== Esercizio assegnato 1 ==
Nelle righe, a partire da quella con "collection date: 1995-07-22" e proseguendo fino a quella con "collectors: M. T. Strong", correggi "locality" in "place" senza toccare nient'altro. Riscrivi soltanto questo tratto.
----
Oggi la Chiesa ricorda Teresa Benedetta della Croce, al secolo Edith Stein. La indica assieme a Brigida, Caterina da Siena, Benedetto, Cirillo e Metodio, compatrona d’Europa. Tre donne e tre uomini che, non certo per par condicio, vengono indicati come punti di riferimento perché l’Europa, oltre alle sue radici, ritrovi sempre la bussola per tamponare quella sorta di “emorragia di umanità” che da diversi anni sta sperimentando.

Non abbiamo bisogno solo di moneta unica! Semmai di scoprire anche nelle civiltà del passato il senso del vivere nel presente, per orientare anche il futuro. Volgendo uno sguardo attento alla storia del nostro Occidente scopriamo con stupore che esso non è semplice ideologia o una cultura tra le altre ma, come opportunamente scrive Marco Guzzi, è quel “movimento storico in cui tutte le altre culture e religioni vanno a rigenerarsi”. Sono convinto che nelle radici della nostra cultura vi sia una energia di rinnovamento universale. Una straordinaria ed inedita potenzialità di liberazione dalla pseudocultura paneconomicistica che tutto sembra inglobare nella sua perversa logica del consumo acritico.
----
== Esercizio assegnato 2 ==
Stampa per intero la pagina su Teresa Benedetta della Croce, identica all'originale.

== Dati mostrati ==
----
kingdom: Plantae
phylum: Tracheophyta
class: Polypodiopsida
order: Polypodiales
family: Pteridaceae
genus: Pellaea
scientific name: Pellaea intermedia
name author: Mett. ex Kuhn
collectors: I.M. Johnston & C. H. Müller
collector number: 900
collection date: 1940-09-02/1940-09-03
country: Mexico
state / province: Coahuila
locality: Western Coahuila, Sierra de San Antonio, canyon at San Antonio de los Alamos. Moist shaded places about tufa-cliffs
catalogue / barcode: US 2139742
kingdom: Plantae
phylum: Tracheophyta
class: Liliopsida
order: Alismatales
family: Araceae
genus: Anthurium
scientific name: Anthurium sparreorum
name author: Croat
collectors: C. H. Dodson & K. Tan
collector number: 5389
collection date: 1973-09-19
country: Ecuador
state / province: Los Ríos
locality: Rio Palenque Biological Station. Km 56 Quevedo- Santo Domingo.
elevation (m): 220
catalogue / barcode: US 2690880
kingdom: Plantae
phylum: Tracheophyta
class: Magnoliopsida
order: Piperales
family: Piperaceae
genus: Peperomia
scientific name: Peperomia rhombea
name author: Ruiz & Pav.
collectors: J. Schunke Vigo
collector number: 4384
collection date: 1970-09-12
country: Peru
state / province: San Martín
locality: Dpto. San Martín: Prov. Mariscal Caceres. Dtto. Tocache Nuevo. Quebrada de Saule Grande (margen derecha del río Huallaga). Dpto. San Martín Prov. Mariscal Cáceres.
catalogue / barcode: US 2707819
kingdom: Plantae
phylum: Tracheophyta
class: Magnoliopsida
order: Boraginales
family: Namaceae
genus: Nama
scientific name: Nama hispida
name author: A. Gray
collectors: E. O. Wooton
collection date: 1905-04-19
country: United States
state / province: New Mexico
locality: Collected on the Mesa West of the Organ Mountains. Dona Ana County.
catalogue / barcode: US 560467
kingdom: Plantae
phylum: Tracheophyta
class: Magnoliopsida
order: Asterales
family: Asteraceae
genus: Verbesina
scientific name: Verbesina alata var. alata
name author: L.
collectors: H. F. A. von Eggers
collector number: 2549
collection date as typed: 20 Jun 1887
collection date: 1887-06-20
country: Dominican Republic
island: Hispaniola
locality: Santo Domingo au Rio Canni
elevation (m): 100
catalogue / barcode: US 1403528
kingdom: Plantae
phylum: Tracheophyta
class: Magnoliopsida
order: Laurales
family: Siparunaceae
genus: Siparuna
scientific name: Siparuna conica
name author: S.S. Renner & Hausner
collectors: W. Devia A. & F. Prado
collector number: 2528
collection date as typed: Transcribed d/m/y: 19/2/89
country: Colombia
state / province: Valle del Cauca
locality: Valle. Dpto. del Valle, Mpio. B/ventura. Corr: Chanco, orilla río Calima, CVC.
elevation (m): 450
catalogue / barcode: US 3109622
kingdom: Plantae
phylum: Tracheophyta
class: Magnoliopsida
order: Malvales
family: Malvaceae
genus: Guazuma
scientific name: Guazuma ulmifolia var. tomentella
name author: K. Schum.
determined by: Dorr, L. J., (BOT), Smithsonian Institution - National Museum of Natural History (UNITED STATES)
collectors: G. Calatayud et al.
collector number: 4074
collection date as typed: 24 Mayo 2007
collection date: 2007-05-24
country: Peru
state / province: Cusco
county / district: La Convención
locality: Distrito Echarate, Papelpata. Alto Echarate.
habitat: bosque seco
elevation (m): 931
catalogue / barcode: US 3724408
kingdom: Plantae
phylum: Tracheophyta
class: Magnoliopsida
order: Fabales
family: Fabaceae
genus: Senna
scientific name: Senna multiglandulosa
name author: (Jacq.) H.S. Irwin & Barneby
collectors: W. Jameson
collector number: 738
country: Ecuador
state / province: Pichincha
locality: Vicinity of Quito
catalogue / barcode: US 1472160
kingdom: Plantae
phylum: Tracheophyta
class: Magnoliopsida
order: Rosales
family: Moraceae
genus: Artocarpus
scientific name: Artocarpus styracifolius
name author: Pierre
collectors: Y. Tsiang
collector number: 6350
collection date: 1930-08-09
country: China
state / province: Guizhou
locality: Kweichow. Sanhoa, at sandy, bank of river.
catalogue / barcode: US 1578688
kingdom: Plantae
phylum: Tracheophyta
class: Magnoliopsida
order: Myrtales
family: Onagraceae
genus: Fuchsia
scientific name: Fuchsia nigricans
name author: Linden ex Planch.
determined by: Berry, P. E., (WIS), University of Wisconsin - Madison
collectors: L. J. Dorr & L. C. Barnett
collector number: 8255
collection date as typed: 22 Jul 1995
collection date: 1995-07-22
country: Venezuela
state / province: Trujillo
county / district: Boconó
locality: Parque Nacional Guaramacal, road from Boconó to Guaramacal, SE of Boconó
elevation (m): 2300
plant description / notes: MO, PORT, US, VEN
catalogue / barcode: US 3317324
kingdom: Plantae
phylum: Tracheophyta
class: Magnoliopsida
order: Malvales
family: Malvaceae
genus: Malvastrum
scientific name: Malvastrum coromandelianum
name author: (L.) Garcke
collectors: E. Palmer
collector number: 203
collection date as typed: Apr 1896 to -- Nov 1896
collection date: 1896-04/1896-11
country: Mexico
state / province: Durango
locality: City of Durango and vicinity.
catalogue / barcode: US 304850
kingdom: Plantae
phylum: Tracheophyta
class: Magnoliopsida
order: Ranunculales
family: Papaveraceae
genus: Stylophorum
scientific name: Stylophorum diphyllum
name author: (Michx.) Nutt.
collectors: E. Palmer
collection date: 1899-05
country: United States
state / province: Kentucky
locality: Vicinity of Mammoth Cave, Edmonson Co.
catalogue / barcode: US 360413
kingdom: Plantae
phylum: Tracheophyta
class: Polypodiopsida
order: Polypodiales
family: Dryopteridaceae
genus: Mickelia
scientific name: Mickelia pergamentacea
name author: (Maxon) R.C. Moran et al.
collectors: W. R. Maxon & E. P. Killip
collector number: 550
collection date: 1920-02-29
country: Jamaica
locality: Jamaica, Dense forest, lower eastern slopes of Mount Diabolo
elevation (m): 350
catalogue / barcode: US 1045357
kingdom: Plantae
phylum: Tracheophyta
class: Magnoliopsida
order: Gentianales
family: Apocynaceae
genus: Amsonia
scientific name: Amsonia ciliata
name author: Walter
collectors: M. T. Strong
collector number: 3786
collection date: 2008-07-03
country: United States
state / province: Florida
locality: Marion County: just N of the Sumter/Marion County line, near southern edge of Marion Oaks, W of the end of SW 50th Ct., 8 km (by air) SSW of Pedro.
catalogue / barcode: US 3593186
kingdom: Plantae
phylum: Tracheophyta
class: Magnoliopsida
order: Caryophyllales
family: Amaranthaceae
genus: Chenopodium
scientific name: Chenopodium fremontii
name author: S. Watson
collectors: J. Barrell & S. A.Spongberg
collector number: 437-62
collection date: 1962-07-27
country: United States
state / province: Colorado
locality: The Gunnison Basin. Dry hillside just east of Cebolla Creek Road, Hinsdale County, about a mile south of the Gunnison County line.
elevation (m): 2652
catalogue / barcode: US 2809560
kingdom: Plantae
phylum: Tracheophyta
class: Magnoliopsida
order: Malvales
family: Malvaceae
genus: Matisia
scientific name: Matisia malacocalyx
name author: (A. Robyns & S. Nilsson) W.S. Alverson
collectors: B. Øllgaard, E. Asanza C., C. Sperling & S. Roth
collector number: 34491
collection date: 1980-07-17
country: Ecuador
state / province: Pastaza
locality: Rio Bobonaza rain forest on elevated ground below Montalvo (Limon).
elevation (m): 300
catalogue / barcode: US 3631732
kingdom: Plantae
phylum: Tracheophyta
----
== Risposta corretta 1 ==
collection date: 1995-07-22
country: Venezuela
state / province: Trujillo
county / district: Boconó
place: Parque Nacional Guaramacal, road from Boconó to Guaramacal, SE of Boconó
elevation (m): 2300
plant description / notes: MO, PORT, US, VEN
catalogue / barcode: US 3317324
kingdom: Plantae
phylum: Tracheophyta
class: Magnoliopsida
order: Malvales
family: Malvaceae
genus: Malvastrum
scientific name: Malvastrum coromandelianum
name author: (L.) Garcke
collectors: E. Palmer
collector number: 203
collection date as typed: Apr 1896 to -- Nov 1896
collection date: 1896-04/1896-11
country: Mexico
state / province: Durango
place: City of Durango and vicinity.
catalogue / barcode: US 304850
kingdom: Plantae
phylum: Tracheophyta
class: Magnoliopsida
order: Ranunculales
family: Papaveraceae
genus: Stylophorum
scientific name: Stylophorum diphyllum
name author: (Michx.) Nutt.
collectors: E. Palmer
collection date: 1899-05
country: United States
state / province: Kentucky
place: Vicinity of Mammoth Cave, Edmonson Co.
catalogue / barcode: US 360413
kingdom: Plantae
phylum: Tracheophyta
class: Polypodiopsida
order: Polypodiales
family: Dryopteridaceae
genus: Mickelia
scientific name: Mickelia pergamentacea
name author: (Maxon) R.C. Moran et al.
collectors: W. R. Maxon & E. P. Killip
collector number: 550
collection date: 1920-02-29
country: Jamaica
place: Jamaica, Dense forest, lower eastern slopes of Mount Diabolo
elevation (m): 350
catalogue / barcode: US 1045357
kingdom: Plantae
phylum: Tracheophyta
class: Magnoliopsida
order: Gentianales
family: Apocynaceae
genus: Amsonia
scientific name: Amsonia ciliata
name author: Walter
collectors: M. T. Strong

== Risposta corretta 2 ==
Oggi la Chiesa ricorda Teresa Benedetta della Croce, al secolo Edith Stein. La indica assieme a Brigida, Caterina da Siena, Benedetto, Cirillo e Metodio, compatrona d’Europa. Tre donne e tre uomini che, non certo per par condicio, vengono indicati come punti di riferimento perché l’Europa, oltre alle sue radici, ritrovi sempre la bussola per tamponare quella sorta di “emorragia di umanità” che da diversi anni sta sperimentando.

Non abbiamo bisogno solo di moneta unica! Semmai di scoprire anche nelle civiltà del passato il senso del vivere nel presente, per orientare anche il futuro. Volgendo uno sguardo attento alla storia del nostro Occidente scopriamo con stupore che esso non è semplice ideologia o una cultura tra le altre ma, come opportunamente scrive Marco Guzzi, è quel “movimento storico in cui tutte le altre culture e religioni vanno a rigenerarsi”. Sono convinto che nelle radici della nostra cultura vi sia una energia di rinnovamento universale. Una straordinaria ed inedita potenzialità di liberazione dalla pseudocultura paneconomicistica che tutto sembra inglobare nella sua perversa logica del consumo acritico.